Jackermis v Woolworths – more than one economic loss payment?
Jackermis v Woolworths (SA) (RTWSA as intervener) [2022] SAET 74
In a judgment delivered by the Full Tribunal of the South Australian Employment Tribunal in Jackermis v Woolworths and Return to Work Corporation of South Australia delivered 14 June 2022 it was held that a worker who suffered a further work injury occurring subsequent in time to an earlier work injury is entitled to a further lump sum pursuant to Section 56 of the Return to Work Act, 2014.
The decision concerns deduction pursuant to Section 56(6) of the Act concerning economic loss The Full Bench recorded in paragraph 109 of its judgment:-
“The phrase “a new work injury” as it appears in Section 56(6)(b)(ii) of the Return to Work Act is a further work injury that occurs subsequently in time to an earlier work injury that gives rise to an entitlement of lump sum under Section 56 where a portion of the impairment is due to a previous injury which gave rise to an entitlement under the Section”.
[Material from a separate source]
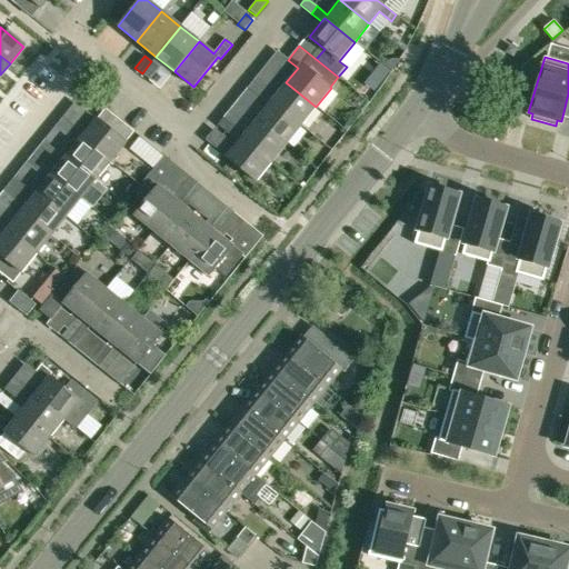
[(159,67),(151,61),(142,73),(149,79),(159,67)]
The case advanced by the compensating authority before The Full Tribunal was that any subsequent Section 56 entitlement should have its monetary value reduced by any prior Section 56 payment unless such deduction had already occurred as a part of a percentage deduction pursuant to the Impairment Assessment Guidelines.
In Jackermis The Full Tribunal allowed Mr Jackermis’ appeal and found there should have been no reduction of entitlement arising from the left shoulder injury because there was a prior entitlement pursuant to Section 56 arising from the right shoulder.
It is understood that an application for leave to appeal to the Supreme Court has been filed by the compensating authority.